>>>>>
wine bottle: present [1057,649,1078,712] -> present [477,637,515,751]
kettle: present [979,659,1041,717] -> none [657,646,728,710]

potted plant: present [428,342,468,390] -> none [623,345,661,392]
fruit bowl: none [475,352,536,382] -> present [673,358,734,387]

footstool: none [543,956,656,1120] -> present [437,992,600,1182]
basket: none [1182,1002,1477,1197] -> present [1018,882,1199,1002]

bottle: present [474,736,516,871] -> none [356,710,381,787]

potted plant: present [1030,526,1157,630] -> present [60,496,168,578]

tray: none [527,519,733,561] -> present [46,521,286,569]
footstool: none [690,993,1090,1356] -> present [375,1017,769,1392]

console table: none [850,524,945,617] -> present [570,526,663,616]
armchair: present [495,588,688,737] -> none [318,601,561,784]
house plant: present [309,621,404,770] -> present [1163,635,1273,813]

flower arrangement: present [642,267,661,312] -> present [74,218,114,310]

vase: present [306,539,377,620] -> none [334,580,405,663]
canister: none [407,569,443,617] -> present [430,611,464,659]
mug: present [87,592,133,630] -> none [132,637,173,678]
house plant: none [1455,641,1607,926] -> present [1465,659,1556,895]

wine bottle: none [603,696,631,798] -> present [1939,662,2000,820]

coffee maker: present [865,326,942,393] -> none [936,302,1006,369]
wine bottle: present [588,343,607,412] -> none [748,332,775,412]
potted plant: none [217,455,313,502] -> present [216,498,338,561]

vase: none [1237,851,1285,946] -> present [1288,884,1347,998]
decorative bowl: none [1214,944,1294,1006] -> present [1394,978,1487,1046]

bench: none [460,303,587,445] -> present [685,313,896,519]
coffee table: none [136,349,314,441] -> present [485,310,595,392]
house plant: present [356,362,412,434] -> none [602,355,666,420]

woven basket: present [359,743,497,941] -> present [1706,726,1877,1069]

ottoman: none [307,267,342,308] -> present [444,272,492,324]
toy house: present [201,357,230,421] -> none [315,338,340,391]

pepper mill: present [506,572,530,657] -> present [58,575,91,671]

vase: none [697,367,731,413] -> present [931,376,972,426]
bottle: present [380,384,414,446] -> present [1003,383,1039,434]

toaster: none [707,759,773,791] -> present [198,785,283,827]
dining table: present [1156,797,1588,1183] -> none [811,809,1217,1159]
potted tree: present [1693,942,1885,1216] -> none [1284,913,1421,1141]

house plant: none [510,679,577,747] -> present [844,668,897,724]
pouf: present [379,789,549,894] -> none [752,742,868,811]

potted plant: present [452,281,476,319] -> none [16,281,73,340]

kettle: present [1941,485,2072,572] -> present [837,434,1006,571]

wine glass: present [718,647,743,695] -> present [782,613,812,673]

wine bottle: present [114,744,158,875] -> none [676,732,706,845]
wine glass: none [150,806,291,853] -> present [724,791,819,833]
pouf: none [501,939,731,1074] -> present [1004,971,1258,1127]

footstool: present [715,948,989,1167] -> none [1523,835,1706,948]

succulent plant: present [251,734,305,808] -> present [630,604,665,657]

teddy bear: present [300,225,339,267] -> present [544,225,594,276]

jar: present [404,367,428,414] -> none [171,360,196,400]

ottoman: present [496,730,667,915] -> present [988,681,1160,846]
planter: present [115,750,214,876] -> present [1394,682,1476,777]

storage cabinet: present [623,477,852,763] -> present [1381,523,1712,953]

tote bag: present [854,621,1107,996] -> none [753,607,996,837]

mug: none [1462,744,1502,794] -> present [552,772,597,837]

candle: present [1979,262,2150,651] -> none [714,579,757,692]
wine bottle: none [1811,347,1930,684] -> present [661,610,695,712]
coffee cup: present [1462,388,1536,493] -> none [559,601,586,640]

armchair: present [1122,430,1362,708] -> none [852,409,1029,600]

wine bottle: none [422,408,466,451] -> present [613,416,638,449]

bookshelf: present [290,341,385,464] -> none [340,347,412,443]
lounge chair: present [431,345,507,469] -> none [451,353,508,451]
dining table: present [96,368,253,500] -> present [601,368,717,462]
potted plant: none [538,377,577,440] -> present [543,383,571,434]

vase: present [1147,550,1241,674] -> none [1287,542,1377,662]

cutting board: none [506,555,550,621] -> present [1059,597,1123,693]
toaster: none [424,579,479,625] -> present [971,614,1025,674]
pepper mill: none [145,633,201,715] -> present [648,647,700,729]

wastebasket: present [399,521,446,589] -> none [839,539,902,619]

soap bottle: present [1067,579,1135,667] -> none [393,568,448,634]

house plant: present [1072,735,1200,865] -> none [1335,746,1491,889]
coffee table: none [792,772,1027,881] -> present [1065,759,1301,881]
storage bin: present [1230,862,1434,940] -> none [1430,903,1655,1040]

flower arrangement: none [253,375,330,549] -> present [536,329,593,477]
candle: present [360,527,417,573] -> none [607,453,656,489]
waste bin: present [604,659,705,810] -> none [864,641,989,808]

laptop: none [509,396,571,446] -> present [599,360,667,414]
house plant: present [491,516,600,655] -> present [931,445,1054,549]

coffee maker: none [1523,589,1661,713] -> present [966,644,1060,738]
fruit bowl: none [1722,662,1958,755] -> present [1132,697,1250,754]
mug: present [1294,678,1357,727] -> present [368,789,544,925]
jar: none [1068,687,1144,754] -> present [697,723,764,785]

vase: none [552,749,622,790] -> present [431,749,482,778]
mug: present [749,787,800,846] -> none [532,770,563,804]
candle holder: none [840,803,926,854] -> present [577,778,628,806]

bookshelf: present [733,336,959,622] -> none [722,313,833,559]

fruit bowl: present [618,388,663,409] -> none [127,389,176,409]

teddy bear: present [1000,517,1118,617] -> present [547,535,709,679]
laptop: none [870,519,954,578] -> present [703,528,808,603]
<<<<<
- INSTRUCTIONS TO FOLLOW
Starting with the line above that holds "coffee table: none [136,349,314,441]" and stopping with the line that holds "dining table: present [1156,797,1588,1183]", reproduce each line exactly, omitting all other lines.

- ANSWER FOR THIS EXERCISE
coffee table: none [136,349,314,441] -> present [485,310,595,392]
house plant: present [356,362,412,434] -> none [602,355,666,420]

woven basket: present [359,743,497,941] -> present [1706,726,1877,1069]

ottoman: none [307,267,342,308] -> present [444,272,492,324]
toy house: present [201,357,230,421] -> none [315,338,340,391]

pepper mill: present [506,572,530,657] -> present [58,575,91,671]

vase: none [697,367,731,413] -> present [931,376,972,426]
bottle: present [380,384,414,446] -> present [1003,383,1039,434]

toaster: none [707,759,773,791] -> present [198,785,283,827]
dining table: present [1156,797,1588,1183] -> none [811,809,1217,1159]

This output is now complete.